%%

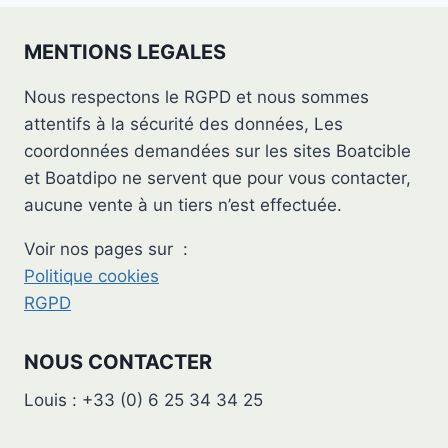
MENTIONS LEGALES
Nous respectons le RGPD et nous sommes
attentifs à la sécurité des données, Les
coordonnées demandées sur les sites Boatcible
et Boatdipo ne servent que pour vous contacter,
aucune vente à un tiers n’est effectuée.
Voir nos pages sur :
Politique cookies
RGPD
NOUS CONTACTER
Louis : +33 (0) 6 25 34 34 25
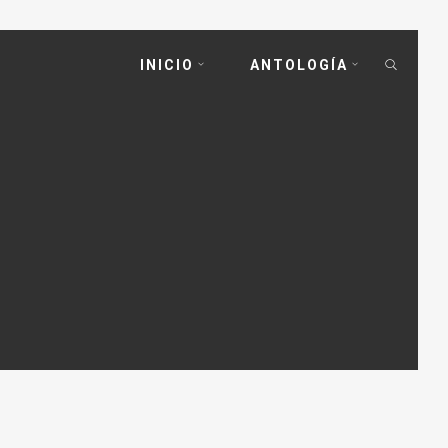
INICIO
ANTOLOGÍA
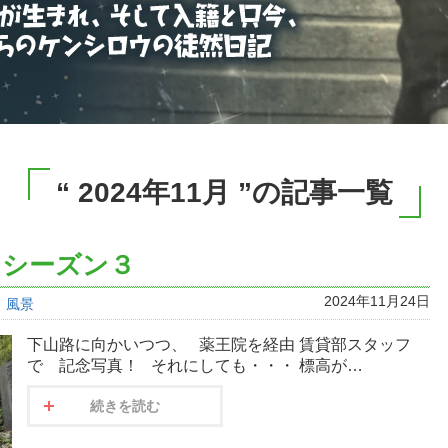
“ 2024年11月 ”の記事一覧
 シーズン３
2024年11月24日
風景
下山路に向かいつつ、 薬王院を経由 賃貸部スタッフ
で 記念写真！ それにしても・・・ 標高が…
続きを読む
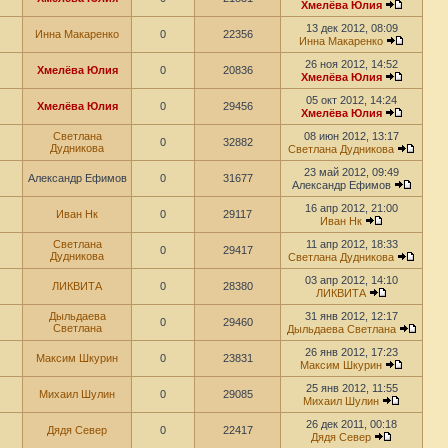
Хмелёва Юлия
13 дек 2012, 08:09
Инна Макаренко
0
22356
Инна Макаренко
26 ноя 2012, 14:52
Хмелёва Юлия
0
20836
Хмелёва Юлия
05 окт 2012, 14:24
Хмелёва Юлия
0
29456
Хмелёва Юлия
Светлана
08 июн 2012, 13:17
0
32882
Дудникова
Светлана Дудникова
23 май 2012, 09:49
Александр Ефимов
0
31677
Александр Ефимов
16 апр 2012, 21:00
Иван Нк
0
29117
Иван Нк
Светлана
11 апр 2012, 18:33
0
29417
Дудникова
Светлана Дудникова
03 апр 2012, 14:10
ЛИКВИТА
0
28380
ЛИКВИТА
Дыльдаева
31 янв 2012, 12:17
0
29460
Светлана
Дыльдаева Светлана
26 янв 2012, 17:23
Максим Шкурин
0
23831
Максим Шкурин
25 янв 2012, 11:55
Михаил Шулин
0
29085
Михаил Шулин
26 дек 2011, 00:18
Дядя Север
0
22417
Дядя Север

%%
%%

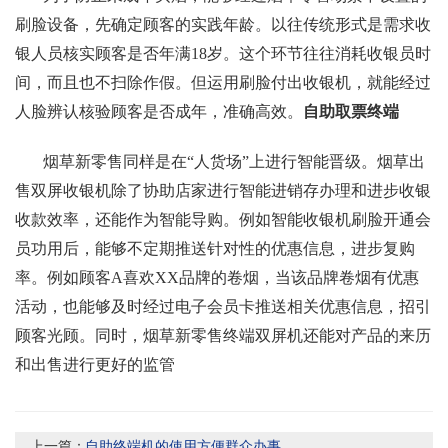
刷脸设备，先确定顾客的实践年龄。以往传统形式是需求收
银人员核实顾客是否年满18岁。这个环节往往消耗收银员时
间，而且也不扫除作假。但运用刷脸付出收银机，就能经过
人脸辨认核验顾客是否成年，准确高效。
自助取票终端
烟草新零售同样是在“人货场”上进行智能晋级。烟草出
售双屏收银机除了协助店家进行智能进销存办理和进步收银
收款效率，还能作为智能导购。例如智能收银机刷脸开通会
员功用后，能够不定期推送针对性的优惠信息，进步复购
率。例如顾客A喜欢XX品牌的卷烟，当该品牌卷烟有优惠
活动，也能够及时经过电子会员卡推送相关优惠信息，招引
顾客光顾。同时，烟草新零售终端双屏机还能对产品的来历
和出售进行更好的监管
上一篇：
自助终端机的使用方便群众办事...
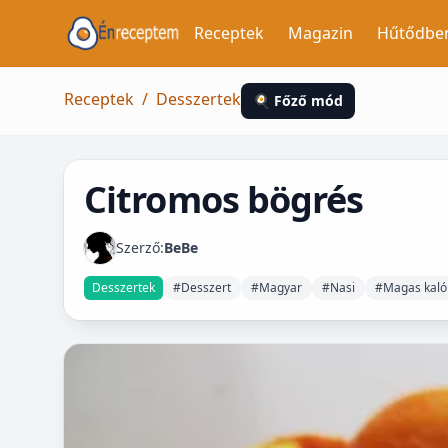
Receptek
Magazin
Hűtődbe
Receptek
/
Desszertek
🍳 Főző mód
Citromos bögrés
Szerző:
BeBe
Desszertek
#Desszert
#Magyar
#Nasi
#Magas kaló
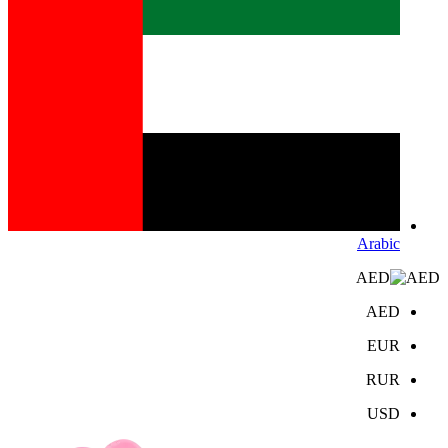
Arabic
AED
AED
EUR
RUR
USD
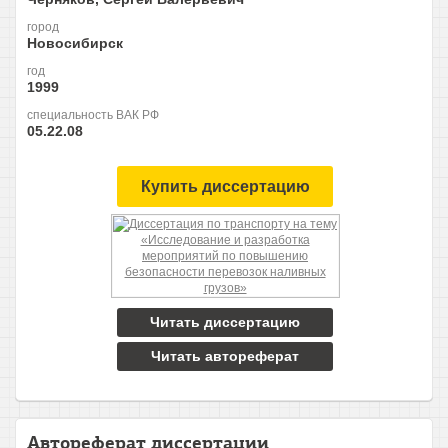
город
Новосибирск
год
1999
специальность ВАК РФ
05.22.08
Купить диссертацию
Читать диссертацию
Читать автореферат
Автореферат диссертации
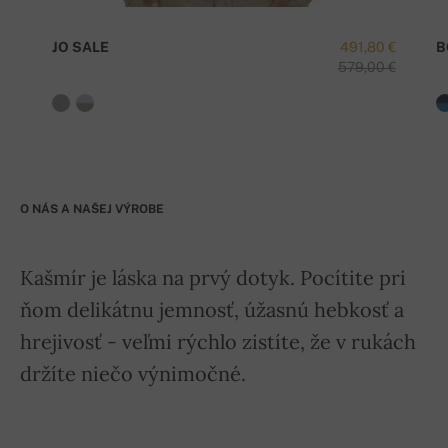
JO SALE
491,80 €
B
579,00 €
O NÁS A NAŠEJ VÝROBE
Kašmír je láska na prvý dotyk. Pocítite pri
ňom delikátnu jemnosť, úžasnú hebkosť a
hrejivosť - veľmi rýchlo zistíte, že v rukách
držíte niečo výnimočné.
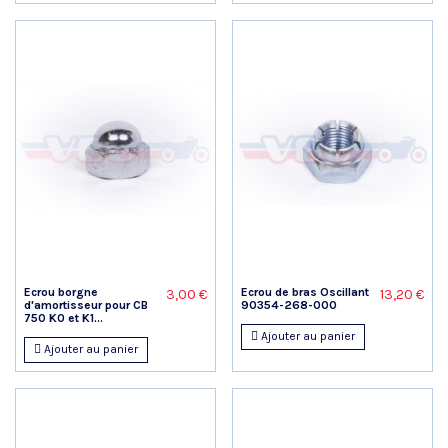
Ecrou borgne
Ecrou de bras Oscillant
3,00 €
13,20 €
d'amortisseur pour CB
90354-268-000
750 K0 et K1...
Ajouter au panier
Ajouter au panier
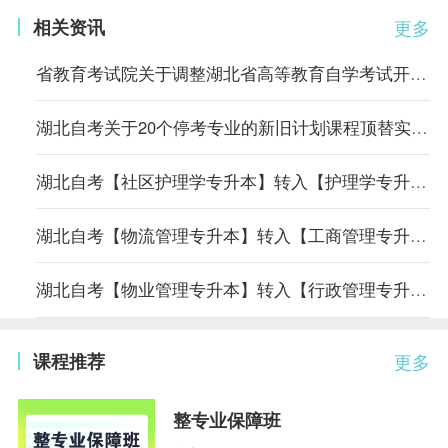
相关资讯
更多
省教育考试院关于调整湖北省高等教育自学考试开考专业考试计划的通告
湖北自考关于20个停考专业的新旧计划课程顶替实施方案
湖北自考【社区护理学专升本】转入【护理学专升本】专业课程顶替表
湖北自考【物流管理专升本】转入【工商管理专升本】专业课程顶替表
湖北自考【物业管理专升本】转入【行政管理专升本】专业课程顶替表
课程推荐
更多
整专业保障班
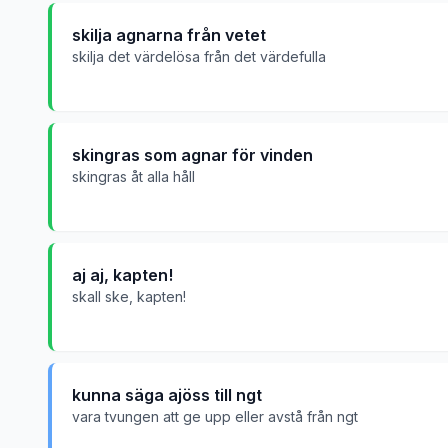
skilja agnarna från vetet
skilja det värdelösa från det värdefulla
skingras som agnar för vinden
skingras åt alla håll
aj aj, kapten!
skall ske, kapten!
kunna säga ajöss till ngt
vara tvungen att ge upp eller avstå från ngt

%%
%%

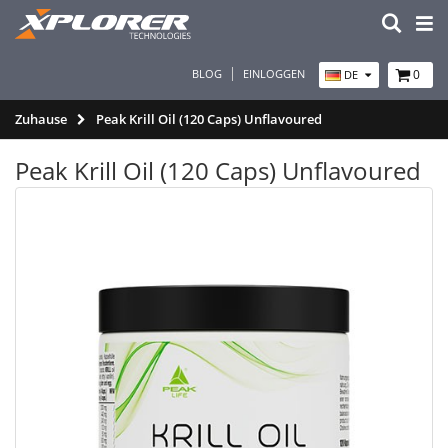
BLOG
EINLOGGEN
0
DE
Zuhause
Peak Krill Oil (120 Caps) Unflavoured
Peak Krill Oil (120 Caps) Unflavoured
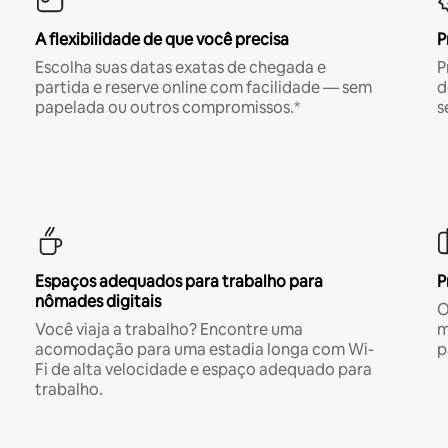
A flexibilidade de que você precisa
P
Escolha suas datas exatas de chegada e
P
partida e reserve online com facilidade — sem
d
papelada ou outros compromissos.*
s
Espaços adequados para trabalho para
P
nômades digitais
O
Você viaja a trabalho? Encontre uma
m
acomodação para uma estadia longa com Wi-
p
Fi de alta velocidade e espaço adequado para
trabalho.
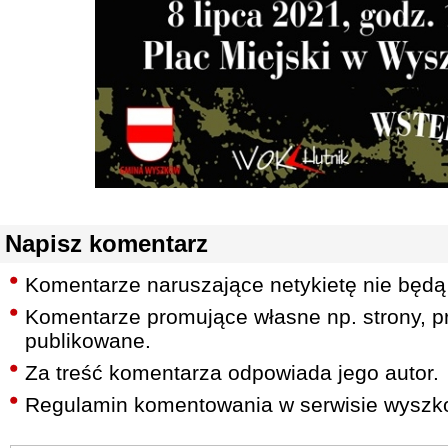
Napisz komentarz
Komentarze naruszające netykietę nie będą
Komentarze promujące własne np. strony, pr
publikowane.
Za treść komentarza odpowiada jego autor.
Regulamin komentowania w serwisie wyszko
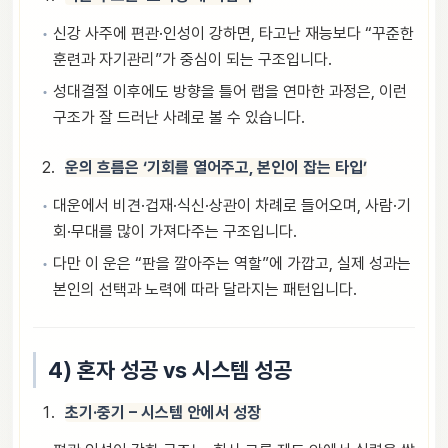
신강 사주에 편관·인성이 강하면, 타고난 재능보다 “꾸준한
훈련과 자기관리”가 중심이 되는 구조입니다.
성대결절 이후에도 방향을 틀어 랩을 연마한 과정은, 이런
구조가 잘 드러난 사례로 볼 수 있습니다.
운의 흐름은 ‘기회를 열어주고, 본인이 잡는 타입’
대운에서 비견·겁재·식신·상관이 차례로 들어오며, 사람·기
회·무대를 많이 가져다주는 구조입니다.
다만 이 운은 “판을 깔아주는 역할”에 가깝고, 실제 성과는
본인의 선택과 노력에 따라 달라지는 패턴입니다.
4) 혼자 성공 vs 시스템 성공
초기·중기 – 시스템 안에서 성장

%%

▶ [EXERCISE DIRECTIONS]:
Produce an exact reproduction of the listing above, limited to the lines starting at the line with "#Magas kaló" and ending at the line with "Kašmír je láska na prvý dotyk. Pocítite pri", both kept, with every picture left out.

▶ [YOUR RESPONSE]:
#Magas kaló
Arabic
AED
AED
EUR
RUR
USD
город
Новосибирск
год
1999
специальность ВАК РФ
05.22.08
Купить диссертацию
Читать диссертацию
Читать автореферат
Автореферат диссертации
JO SALE
491,80 €
B
579,00 €
O NÁS A NAŠEJ VÝROBE
Kašmír je láska na prvý dotyk. Pocítite pri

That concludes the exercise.